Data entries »
[start]

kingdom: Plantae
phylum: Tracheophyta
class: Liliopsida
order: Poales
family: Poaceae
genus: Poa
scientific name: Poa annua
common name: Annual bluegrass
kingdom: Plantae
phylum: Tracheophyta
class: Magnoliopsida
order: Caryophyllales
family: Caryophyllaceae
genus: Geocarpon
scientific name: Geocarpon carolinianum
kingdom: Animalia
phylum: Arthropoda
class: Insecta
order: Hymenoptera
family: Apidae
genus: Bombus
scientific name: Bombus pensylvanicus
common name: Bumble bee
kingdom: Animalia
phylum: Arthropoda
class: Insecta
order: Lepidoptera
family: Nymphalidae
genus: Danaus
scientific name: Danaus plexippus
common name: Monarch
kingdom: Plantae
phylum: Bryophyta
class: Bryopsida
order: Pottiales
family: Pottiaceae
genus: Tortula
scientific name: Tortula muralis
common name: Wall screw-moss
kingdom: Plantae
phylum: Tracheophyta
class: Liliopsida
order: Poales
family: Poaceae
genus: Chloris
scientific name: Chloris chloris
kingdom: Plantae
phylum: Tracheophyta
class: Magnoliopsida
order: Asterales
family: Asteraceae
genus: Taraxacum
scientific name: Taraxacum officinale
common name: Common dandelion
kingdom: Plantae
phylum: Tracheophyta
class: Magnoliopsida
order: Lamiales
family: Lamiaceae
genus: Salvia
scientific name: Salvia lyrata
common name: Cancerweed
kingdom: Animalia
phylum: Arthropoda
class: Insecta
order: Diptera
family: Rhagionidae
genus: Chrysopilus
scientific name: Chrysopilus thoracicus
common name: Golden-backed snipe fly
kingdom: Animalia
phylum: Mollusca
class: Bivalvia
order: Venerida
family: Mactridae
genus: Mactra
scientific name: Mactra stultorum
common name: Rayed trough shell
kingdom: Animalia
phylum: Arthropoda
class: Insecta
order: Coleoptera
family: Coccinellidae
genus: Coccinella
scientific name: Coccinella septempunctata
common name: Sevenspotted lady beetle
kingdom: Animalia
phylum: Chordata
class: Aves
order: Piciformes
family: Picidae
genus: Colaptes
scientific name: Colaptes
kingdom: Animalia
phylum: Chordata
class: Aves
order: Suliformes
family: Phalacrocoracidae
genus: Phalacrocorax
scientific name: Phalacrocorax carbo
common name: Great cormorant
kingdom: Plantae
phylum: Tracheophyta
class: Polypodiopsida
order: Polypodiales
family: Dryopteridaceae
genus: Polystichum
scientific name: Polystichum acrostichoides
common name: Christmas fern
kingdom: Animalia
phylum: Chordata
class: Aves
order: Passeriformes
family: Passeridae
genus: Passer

[end]

Request » Copy out all the items again, swapping each "common name" for "vernacular name" and leaving everything else unchanged.

Solved exercise »
kingdom: Plantae
phylum: Tracheophyta
class: Liliopsida
order: Poales
family: Poaceae
genus: Poa
scientific name: Poa annua
vernacular name: Annual bluegrass
kingdom: Plantae
phylum: Tracheophyta
class: Magnoliopsida
order: Caryophyllales
family: Caryophyllaceae
genus: Geocarpon
scientific name: Geocarpon carolinianum
kingdom: Animalia
phylum: Arthropoda
class: Insecta
order: Hymenoptera
family: Apidae
genus: Bombus
scientific name: Bombus pensylvanicus
vernacular name: Bumble bee
kingdom: Animalia
phylum: Arthropoda
class: Insecta
order: Lepidoptera
family: Nymphalidae
genus: Danaus
scientific name: Danaus plexippus
vernacular name: Monarch
kingdom: Plantae
phylum: Bryophyta
class: Bryopsida
order: Pottiales
family: Pottiaceae
genus: Tortula
scientific name: Tortula muralis
vernacular name: Wall screw-moss
kingdom: Plantae
phylum: Tracheophyta
class: Liliopsida
order: Poales
family: Poaceae
genus: Chloris
scientific name: Chloris chloris
kingdom: Plantae
phylum: Tracheophyta
class: Magnoliopsida
order: Asterales
family: Asteraceae
genus: Taraxacum
scientific name: Taraxacum officinale
vernacular name: Common dandelion
kingdom: Plantae
phylum: Tracheophyta
class: Magnoliopsida
order: Lamiales
family: Lamiaceae
genus: Salvia
scientific name: Salvia lyrata
vernacular name: Cancerweed
kingdom: Animalia
phylum: Arthropoda
class: Insecta
order: Diptera
family: Rhagionidae
genus: Chrysopilus
scientific name: Chrysopilus thoracicus
vernacular name: Golden-backed snipe fly
kingdom: Animalia
phylum: Mollusca
class: Bivalvia
order: Venerida
family: Mactridae
genus: Mactra
scientific name: Mactra stultorum
vernacular name: Rayed trough shell
kingdom: Animalia
phylum: Arthropoda
class: Insecta
order: Coleoptera
family: Coccinellidae
genus: Coccinella
scientific name: Coccinella septempunctata
vernacular name: Sevenspotted lady beetle
kingdom: Animalia
phylum: Chordata
class: Aves
order: Piciformes
family: Picidae
genus: Colaptes
scientific name: Colaptes
kingdom: Animalia
phylum: Chordata
class: Aves
order: Suliformes
family: Phalacrocoracidae
genus: Phalacrocorax
scientific name: Phalacrocorax carbo
vernacular name: Great cormorant
kingdom: Plantae
phylum: Tracheophyta
class: Polypodiopsida
order: Polypodiales
family: Dryopteridaceae
genus: Polystichum
scientific name: Polystichum acrostichoides
vernacular name: Christmas fern
kingdom: Animalia
phylum: Chordata
class: Aves
order: Passeriformes
family: Passeridae
genus: Passer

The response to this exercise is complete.